### [Written task]
Check each line of the entries below for the word "Prozent", and copy the lines that have it.

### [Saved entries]

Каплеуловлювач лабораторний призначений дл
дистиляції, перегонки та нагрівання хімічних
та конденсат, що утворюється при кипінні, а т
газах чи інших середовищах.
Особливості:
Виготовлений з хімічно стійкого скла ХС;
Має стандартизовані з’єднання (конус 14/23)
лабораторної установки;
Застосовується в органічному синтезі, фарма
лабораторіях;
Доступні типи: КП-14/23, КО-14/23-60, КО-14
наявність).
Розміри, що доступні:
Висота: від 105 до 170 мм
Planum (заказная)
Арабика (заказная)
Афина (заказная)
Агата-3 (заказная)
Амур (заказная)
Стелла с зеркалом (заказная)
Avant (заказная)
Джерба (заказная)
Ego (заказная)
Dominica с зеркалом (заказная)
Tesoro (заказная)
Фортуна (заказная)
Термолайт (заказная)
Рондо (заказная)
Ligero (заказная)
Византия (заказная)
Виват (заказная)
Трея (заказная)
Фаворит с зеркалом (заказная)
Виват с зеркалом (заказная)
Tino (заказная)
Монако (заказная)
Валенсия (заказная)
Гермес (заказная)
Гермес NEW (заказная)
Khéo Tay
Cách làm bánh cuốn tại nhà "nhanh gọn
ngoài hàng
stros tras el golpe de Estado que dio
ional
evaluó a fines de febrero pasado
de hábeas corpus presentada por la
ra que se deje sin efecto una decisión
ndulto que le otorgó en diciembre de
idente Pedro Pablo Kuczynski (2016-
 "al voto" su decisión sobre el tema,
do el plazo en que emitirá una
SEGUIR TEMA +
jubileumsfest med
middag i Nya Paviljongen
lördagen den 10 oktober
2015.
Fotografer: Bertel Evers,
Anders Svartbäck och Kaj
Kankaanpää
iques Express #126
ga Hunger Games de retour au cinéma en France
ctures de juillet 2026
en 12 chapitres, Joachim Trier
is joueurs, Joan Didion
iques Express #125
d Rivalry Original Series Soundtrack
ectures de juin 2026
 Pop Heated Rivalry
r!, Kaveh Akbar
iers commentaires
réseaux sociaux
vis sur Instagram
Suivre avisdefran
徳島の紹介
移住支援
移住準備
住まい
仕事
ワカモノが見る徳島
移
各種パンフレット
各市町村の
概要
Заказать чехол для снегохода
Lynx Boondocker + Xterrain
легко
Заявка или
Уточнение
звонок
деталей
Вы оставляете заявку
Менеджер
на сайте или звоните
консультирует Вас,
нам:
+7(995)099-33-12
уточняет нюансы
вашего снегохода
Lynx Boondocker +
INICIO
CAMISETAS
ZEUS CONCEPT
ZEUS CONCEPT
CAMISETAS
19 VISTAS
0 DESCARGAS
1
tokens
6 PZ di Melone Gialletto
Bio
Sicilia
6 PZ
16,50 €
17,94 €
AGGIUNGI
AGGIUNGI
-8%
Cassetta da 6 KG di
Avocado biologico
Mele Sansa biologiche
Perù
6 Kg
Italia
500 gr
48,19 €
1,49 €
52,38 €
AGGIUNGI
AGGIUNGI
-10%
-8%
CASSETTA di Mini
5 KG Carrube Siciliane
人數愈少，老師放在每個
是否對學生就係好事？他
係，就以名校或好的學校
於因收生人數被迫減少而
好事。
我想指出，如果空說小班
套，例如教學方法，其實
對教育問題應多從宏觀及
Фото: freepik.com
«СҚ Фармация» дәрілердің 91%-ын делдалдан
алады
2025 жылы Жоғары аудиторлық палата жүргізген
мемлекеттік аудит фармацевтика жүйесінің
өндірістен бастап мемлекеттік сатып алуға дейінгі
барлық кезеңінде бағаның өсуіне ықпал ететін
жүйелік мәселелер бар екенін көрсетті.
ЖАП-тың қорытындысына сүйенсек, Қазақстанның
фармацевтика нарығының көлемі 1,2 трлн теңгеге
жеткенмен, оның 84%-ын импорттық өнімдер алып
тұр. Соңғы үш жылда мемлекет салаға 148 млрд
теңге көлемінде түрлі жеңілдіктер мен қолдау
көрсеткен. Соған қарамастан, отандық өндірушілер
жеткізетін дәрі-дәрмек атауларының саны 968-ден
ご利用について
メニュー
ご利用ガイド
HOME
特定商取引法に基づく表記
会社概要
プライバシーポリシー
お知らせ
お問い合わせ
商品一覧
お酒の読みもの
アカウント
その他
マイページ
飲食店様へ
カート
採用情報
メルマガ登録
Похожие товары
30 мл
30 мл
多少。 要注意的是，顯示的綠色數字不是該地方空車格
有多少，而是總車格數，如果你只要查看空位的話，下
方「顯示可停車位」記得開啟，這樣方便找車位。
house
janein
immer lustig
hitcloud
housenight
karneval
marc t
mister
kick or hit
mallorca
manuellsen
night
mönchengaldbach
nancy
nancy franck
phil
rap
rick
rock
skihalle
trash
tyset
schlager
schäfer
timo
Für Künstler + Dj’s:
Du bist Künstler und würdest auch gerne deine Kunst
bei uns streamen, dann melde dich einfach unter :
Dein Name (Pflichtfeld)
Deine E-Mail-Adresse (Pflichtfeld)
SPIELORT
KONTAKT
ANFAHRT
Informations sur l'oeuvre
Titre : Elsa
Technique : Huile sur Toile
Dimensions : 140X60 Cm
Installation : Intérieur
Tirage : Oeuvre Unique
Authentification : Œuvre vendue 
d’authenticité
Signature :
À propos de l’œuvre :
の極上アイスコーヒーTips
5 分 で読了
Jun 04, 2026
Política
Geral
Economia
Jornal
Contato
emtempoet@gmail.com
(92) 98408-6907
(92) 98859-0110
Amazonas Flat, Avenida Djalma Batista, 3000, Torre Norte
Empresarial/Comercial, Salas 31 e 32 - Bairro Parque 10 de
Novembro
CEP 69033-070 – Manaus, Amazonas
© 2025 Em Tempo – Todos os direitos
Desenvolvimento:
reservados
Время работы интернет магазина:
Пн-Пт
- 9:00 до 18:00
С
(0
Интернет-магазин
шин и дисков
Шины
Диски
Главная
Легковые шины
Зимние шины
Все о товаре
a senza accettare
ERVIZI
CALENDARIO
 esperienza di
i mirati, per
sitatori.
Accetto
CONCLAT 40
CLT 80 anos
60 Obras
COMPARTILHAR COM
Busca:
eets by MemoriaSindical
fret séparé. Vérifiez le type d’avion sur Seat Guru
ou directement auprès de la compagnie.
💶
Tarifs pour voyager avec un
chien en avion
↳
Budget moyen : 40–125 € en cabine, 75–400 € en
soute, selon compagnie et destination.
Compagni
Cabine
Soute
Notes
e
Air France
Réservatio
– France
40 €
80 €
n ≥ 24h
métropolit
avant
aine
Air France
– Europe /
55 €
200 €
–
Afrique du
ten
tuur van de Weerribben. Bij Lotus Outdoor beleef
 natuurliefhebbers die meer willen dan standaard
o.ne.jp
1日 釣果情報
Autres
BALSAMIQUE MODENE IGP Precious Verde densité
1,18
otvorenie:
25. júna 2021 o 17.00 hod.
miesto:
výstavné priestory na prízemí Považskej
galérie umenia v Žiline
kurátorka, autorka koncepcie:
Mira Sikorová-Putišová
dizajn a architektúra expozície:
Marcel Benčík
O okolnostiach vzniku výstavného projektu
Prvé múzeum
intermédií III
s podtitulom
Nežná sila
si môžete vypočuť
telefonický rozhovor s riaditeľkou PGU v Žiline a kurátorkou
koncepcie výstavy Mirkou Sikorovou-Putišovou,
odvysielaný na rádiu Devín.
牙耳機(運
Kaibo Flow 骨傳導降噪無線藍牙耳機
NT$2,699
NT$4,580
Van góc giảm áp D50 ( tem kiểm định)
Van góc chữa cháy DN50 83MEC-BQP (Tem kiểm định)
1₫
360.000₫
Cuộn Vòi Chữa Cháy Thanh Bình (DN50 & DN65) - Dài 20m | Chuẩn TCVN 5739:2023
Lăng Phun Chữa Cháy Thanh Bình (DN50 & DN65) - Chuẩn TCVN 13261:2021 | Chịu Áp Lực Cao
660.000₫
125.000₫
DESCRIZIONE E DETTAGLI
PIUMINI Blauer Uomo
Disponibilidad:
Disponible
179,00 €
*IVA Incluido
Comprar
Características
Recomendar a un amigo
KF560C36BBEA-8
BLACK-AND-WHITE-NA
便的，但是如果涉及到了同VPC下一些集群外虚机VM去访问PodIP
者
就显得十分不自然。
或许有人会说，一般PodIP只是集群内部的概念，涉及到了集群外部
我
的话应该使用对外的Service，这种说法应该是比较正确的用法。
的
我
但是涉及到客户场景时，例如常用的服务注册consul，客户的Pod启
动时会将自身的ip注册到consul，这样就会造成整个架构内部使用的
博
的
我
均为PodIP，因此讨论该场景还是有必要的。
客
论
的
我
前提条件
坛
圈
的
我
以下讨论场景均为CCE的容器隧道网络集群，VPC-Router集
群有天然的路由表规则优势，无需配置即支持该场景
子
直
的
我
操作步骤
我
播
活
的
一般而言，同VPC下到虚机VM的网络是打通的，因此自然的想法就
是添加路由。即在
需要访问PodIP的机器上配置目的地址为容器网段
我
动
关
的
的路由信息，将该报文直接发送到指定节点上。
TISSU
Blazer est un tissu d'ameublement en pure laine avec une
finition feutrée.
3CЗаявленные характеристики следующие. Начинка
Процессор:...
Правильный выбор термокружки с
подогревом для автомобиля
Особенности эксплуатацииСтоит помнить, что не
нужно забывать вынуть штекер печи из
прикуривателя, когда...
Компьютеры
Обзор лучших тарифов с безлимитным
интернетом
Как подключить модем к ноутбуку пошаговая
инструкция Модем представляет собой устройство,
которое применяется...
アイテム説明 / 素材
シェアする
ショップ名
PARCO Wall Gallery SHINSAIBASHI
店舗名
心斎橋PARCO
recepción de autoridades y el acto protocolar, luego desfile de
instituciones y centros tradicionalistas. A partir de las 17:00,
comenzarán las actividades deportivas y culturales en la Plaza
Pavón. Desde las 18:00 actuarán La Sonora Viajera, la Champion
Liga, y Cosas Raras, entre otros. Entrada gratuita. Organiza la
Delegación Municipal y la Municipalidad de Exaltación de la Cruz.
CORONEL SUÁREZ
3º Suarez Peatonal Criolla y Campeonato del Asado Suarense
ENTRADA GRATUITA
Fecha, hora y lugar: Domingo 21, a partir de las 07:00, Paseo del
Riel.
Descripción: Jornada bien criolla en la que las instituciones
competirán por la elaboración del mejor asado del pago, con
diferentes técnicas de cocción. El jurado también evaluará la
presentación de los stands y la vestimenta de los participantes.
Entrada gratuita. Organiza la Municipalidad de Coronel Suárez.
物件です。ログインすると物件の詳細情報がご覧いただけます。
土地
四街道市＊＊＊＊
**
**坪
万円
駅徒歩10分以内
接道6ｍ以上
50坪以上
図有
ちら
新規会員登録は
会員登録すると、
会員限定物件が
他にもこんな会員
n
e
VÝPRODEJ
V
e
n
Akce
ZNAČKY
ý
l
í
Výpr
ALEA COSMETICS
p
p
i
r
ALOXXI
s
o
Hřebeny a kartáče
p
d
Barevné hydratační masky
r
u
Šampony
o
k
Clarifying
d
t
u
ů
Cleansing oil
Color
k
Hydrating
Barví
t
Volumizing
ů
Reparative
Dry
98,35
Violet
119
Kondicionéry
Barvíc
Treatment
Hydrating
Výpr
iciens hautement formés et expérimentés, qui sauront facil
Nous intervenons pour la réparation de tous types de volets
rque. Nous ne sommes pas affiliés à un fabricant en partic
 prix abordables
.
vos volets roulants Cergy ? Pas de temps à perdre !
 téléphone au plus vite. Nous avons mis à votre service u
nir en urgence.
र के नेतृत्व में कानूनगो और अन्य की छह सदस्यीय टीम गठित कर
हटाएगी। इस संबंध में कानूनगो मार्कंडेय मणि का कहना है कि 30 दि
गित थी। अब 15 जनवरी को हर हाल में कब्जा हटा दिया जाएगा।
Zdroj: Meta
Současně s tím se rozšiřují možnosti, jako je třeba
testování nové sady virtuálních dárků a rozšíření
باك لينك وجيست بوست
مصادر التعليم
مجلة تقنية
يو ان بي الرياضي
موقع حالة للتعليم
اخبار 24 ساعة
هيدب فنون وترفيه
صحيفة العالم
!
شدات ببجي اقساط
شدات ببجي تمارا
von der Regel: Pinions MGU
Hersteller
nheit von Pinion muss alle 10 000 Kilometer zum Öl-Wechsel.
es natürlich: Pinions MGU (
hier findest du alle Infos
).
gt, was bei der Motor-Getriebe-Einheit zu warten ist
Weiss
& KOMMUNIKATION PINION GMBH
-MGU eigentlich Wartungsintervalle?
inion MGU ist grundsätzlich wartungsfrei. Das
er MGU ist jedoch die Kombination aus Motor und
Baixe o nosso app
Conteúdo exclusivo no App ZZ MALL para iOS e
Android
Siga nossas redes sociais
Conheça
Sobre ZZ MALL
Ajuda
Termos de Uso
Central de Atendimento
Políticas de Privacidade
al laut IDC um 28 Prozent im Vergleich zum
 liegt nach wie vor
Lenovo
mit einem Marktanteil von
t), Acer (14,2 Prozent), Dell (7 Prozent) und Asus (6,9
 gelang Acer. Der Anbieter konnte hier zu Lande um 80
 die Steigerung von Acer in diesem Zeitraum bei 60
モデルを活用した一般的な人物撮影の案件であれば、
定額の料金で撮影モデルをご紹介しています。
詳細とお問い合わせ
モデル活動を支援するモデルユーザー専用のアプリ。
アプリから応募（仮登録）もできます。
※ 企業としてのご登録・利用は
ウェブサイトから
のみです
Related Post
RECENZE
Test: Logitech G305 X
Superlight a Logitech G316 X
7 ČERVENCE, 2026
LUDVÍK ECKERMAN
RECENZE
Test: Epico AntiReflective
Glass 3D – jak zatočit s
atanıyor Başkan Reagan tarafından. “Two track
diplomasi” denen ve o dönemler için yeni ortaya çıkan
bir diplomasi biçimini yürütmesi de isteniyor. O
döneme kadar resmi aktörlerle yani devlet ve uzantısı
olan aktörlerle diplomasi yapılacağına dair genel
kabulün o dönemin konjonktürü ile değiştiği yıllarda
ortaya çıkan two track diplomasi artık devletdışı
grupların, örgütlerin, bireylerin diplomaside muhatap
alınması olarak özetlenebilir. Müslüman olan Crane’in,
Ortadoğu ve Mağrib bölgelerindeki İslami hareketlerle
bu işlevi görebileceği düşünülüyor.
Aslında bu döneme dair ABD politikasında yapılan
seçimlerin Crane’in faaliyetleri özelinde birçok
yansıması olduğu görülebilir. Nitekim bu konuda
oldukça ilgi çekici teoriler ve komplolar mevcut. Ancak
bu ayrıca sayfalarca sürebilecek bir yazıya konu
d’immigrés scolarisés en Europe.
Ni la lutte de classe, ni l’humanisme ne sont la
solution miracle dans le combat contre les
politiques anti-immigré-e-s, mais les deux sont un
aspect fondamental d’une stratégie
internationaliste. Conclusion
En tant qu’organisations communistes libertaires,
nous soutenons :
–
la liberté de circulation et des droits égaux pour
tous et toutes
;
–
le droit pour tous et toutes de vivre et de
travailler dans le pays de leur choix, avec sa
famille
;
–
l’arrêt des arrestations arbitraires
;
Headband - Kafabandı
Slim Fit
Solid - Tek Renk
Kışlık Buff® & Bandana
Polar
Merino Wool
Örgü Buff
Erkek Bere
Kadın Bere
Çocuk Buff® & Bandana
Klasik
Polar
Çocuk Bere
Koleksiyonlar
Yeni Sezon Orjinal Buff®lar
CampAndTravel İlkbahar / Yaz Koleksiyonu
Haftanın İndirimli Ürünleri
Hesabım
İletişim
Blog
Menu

### [Output for this task]
al laut IDC um 28 Prozent im Vergleich zum
t), Acer (14,2 Prozent), Dell (7 Prozent) und Asus (6,9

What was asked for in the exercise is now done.